> _Work instructions_:
If a line in the records contains the string "text", show that line.

[Document structure recognition data]
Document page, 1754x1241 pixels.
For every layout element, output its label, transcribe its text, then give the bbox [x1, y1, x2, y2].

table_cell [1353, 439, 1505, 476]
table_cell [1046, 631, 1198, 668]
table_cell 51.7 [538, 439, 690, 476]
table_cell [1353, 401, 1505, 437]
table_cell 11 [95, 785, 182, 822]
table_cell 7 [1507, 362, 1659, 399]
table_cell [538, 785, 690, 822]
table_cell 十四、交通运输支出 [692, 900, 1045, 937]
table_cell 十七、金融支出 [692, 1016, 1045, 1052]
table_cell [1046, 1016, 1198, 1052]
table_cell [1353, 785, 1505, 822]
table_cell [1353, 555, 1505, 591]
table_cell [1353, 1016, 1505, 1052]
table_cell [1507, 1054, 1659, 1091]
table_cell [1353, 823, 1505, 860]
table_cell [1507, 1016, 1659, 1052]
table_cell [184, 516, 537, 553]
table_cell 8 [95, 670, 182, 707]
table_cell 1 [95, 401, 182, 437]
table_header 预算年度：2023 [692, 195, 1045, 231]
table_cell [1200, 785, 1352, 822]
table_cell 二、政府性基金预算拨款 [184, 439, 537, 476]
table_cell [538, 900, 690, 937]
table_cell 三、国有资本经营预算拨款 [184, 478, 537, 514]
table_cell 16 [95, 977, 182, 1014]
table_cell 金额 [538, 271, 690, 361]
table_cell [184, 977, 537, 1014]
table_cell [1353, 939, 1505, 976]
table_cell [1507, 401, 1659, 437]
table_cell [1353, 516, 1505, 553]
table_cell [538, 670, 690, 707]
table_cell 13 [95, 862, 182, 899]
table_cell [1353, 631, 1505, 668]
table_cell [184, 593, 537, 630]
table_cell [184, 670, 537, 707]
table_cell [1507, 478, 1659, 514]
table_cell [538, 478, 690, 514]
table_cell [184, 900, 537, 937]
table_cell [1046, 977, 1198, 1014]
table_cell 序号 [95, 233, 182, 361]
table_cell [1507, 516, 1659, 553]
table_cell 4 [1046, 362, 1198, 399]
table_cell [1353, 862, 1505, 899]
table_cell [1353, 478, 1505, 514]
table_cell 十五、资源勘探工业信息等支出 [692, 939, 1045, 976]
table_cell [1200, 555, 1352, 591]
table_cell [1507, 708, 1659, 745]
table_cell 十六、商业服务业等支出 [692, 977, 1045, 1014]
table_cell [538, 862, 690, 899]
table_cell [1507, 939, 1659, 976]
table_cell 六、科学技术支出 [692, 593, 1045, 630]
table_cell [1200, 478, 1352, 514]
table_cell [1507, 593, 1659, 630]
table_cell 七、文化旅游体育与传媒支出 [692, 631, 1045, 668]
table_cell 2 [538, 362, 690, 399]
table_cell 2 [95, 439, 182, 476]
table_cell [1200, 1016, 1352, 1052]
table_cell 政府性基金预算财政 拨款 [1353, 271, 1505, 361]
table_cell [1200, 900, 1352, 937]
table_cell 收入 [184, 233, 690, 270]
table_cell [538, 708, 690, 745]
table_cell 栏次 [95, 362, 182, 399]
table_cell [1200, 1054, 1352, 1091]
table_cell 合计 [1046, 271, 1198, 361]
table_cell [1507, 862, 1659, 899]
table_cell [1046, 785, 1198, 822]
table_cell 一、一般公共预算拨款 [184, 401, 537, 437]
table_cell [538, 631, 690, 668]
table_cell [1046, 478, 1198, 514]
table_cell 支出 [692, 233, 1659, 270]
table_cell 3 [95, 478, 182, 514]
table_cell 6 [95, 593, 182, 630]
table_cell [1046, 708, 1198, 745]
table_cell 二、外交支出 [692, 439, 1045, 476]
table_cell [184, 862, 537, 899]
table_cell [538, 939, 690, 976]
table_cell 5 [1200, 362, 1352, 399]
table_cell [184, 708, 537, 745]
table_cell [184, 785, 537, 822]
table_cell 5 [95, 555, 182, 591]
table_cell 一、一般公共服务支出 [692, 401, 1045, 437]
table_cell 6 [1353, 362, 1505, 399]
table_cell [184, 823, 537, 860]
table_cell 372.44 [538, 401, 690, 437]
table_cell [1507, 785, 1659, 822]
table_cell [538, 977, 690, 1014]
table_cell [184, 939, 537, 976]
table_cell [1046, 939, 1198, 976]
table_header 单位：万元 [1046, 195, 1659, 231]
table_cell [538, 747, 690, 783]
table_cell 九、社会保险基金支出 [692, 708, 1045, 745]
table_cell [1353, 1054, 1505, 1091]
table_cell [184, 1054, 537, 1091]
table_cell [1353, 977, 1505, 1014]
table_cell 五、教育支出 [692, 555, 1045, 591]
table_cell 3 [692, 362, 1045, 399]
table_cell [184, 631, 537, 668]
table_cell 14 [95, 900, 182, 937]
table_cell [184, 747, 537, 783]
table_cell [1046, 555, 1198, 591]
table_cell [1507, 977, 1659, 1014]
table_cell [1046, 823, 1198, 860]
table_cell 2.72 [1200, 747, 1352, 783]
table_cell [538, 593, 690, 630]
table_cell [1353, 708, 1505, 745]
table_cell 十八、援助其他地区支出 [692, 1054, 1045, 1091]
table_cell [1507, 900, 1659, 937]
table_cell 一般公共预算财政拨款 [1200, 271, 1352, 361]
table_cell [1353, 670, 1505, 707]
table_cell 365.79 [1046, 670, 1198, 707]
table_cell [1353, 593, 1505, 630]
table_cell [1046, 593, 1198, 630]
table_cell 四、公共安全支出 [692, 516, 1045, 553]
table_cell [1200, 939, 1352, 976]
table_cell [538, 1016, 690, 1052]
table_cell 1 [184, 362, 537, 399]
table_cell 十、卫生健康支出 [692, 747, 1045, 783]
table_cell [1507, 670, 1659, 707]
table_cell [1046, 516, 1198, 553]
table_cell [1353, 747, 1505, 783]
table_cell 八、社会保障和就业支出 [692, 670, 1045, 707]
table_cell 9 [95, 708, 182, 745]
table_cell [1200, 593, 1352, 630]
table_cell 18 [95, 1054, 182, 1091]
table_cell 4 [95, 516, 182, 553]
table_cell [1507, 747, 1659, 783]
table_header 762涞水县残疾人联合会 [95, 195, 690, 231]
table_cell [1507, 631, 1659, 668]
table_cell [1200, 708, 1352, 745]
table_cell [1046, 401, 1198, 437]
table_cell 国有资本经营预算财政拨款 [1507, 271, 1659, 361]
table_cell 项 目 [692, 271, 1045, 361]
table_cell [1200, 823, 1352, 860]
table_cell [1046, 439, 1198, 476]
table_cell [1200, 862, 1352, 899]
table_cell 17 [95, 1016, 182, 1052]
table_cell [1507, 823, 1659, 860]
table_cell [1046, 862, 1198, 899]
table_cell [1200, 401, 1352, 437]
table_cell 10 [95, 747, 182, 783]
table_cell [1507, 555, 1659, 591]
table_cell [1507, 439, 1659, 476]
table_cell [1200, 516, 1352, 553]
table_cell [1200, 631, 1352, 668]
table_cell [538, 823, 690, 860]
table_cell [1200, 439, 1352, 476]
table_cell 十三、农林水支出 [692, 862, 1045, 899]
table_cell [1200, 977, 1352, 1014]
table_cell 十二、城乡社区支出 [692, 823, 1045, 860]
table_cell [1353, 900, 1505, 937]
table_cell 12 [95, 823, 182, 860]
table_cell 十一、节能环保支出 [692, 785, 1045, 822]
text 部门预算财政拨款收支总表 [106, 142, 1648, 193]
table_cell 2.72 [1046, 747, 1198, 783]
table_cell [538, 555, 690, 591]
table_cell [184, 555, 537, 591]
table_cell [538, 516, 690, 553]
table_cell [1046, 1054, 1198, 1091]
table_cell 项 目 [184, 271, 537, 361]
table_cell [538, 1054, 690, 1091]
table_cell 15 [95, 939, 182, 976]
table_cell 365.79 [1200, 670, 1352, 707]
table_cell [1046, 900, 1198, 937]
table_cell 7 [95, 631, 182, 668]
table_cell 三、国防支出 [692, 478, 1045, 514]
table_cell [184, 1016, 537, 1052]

> _Reply_:
For every layout element, output its label, transcribe its text, then give the bbox [x1, y1, x2, y2].
text 部门预算财政拨款收支总表 [106, 142, 1648, 193]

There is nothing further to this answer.